Dropouts Bring New Problems to N.C. Community Colleges
Special to Education Week
A statewide solution to the problem of high school dropouts in North Carolina has left some community colleges there feeling dumped on.
High school students at risk of dropping out are transferring to community colleges in record numbers, leading some college officials to feel they are running de facto alternative high schools.
"Prior to 1990, our typical student would be a veteran or a housewife, or someone that was laid off and wanted training to get better employed," said Suellyn Dalton, the director of basic-skills programs at Alamance Community College in Burlington. "Now we have these people who are much younger and whose needs and behaviors are very different."
Unlike most states, adult-education programs in North Carolina are run through through community colleges rather than high schools. Although the charters of community colleges there have always allowed high school dropouts age 16 and up to enroll, few students took that option until two recent policy shifts in the state.
In 1987, North Carolina lawmakers passed a dropout-referral law that requires public schools to counsel dropouts on options for finishing their educations, including transferring to a community college. State regulations were then changed so that high schools would not be required to count these transfers as dropouts.
"It makes the K-through-12 schools look better because it looks like the [students have] transferred," said Linda Douglas, the public-affairs director for the North Carolina Community College System.
John Wilson, the executive director of the North Carolina Association of Educators, the state's largest teachers' union, agreed.

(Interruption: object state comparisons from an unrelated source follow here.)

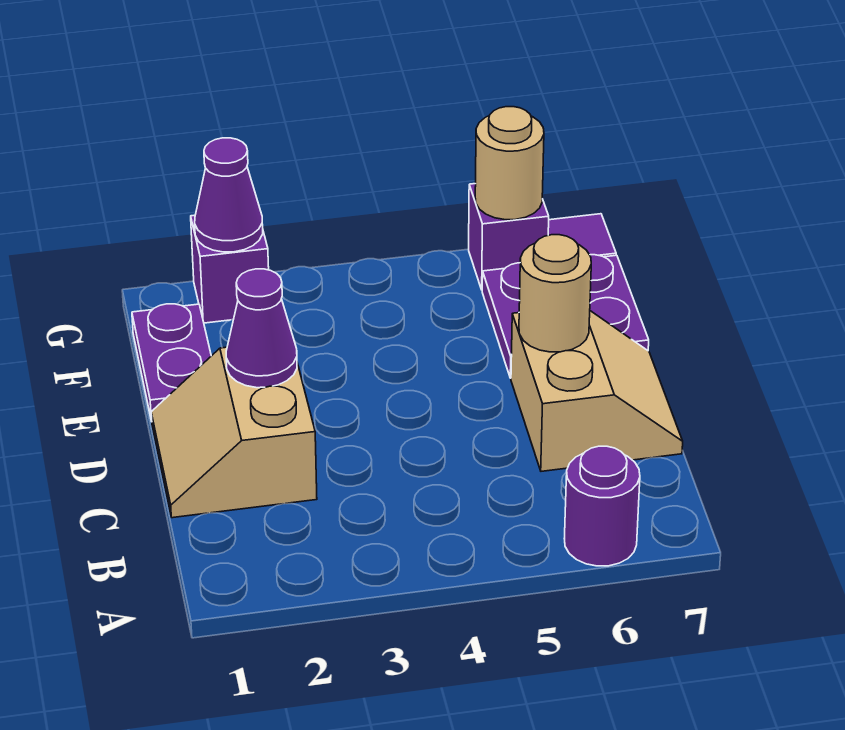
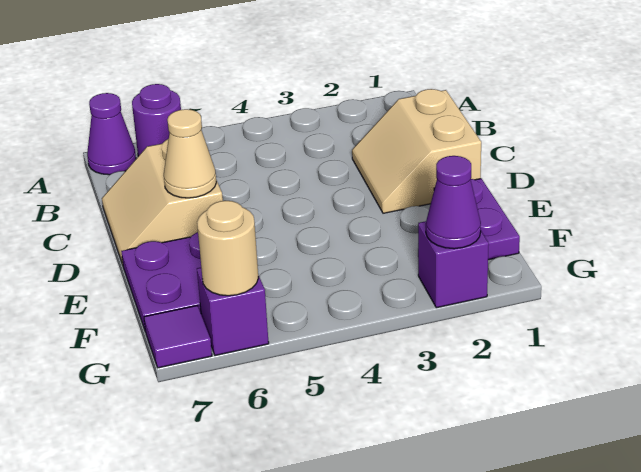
tan 2x2 slope [151,347,317,518] -> tan 2x2 slope turned to [352,89,481,213]
purple 1x1 cone [226,269,297,388] -> purple 1x1 cone moved to [87,93,136,175]
tan 1x1 round brick [519,235,591,352] -> tan 1x1 cone [164,109,216,198]

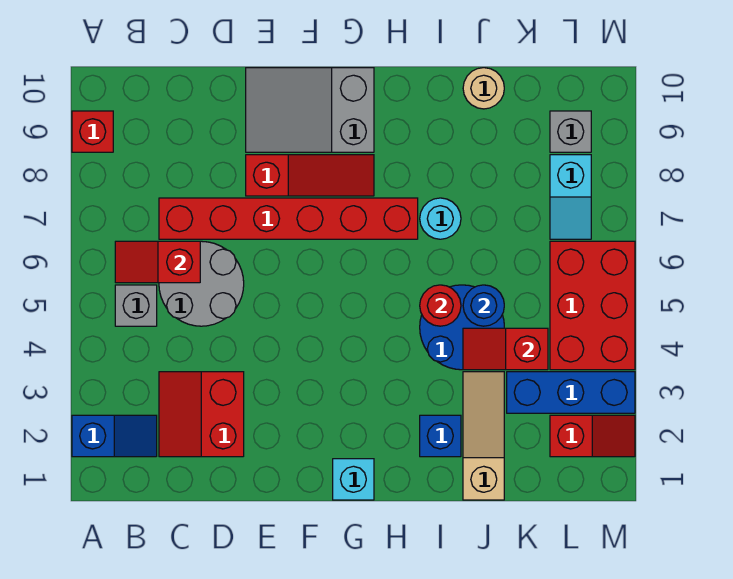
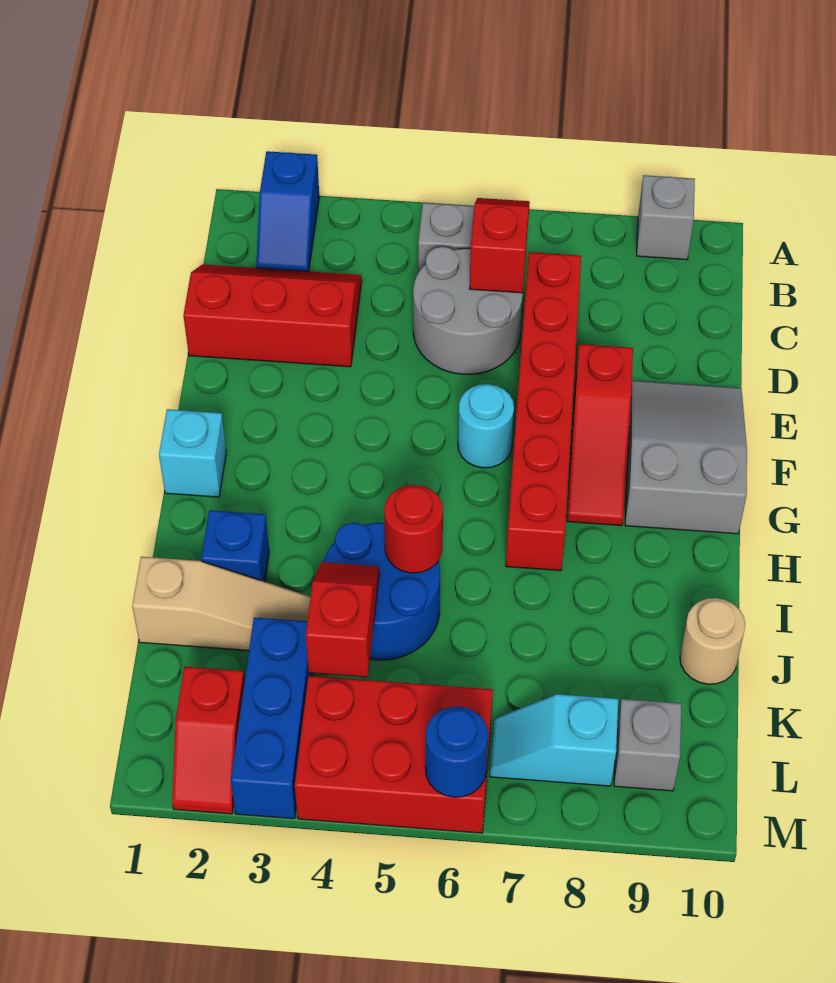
red 1x1 brick [72,111,113,152] -> grey 1x1 brick [637,175,695,260]
red 2x2 slope [159,372,244,457] -> red 2x3 slope [183,264,362,367]
cyan 1x1 round brick [420,198,461,239] -> cyan 1x1 round brick moved to [458,384,514,468]
blue 1x1 round brick [463,285,504,326] -> blue 1x1 round brick moved to [425,706,488,797]

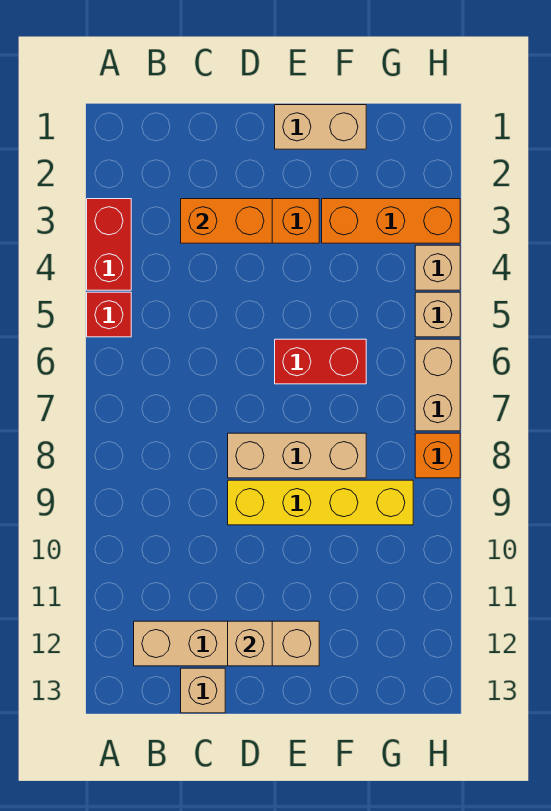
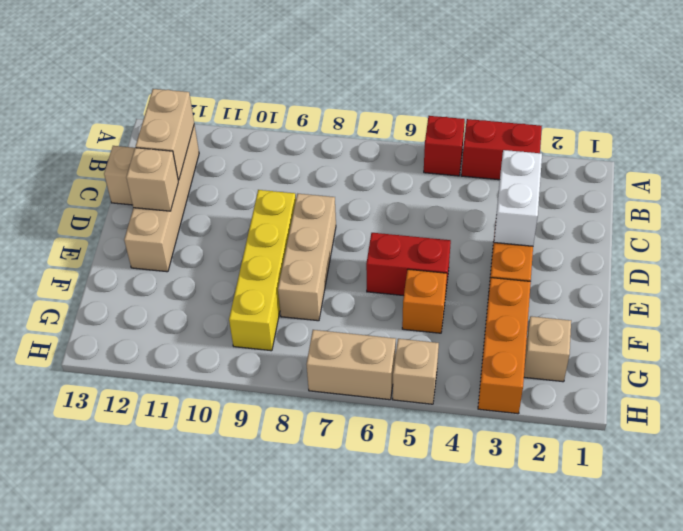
orange 1x2 brick [181,199,272,243] -> white 1x2 brick [494,150,542,246]
tan 1x2 brick [275,105,366,149] -> tan 1x2 brick moved to [136,89,194,180]
red 1x2 brick [275,339,366,384] -> red 1x2 brick turned to [366,233,451,297]
tan 1x1 brick [415,245,460,290] -> tan 1x1 brick moved to [524,316,571,382]
orange 1x1 brick [415,433,460,478] -> orange 1x1 brick moved to [402,269,447,333]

"I really think that's unfair to community colleges," he said. "When it comes to students that are 18 or younger, that's the responsibility of the public schools."
These younger students are enrolling in the system's basic-skills programs, which allow students to earn a high school diploma, rather than the continuing-education programs that lead to degrees.
Since 1989, the number of students ages 16 to 24 in basic-skills programs has jumped from 42,193 to 55,649, according to state data.
North Carolina community colleges enroll about 758,000 students. About 121,000 of those are in basic-skills programs.
Guns and Beepers
The policy provides potential dropouts with an important option for continuing their educations, supporters say.
"What it did was force school systems to not just wash their hands of the dropouts," said Olivia Oxendine, who oversees dropout prevention for the state education department.
But the growing number of younger transfer students has brought dramatic changes to the makeup of the student population at individual community colleges, particularly those in urban areas.
At Alamance, Ms. Dalton's staff soon faced a host of new problems as younger students bragged about the weapons they brought to school or left classes to respond to messages on their electronic pagers.
"They are actually alienating our current student population," Ms. Dalton said.
At Wake Technical Community College in Raleigh, the average age of basic-skills students has plummeted from about 30 to 18, said Paula Montague, the evening director of the college's adult high school.
"Society has changed, and a lot of the young kids that are coming through now have some serious problems that community colleges just are not designed to answer," she said.
In response, some colleges have tightened their admissions policies for teenagers. Durham Technical Community College has refused to enroll minors.
"The community colleges were established to serve adults, and the [state education] code really spells out that only adults can be enrolled without special permission," said Ruth Lewis, an assistant dean at Durham Tech.
High school students suspended for disciplinary problems now must wait six months before transferring to Wake Tech. The Wake County public school system eased some of the burden by allowing more flexibility in its attendance policy, which used to fail any student with more than 10 absences a semester.
"We had students who were in high school in the morning and then would be with us that afternoon," Ms. Montague said.
Not all community colleges in the state have felt such pressure. In the state's rural middle region, only 220 of about 4,000 basic-skills students at Central Carolina Community Community are minors, said Don Buie, the school's dean of continuing and public-service education.
"We don't try to recruit, and we try to tell the student that the best place for a minor student is at the regular school," said Mr. Buie, whose school has adjusted to the slight increase in the number of teenagers by barring them from the campus game room and basketball court.
But other colleges face more substantial retooling, Ms. Oxendine said.
Change for Change's Sake
"I can appreciate the dilemma they may feel they're in, because their mission is not to serve as a kind of junior secondary school and they're not geared up for it," she said. "If I were president of a community college in North Carolina, what I would do is spend some resources and time working on developing an alternative high school model."
Ms. Montague and others say the transfer policy merely shifts the burden of dealing with dropouts to the community colleges without attacking the problems that cause students to drop out.
"If a kid dropped out of high school and nothing has changed with his life, he's going to drop out with us," Ms. Montague said. "So the high schools do not have to count that kid as a dropout, but we do, and our numbers go down."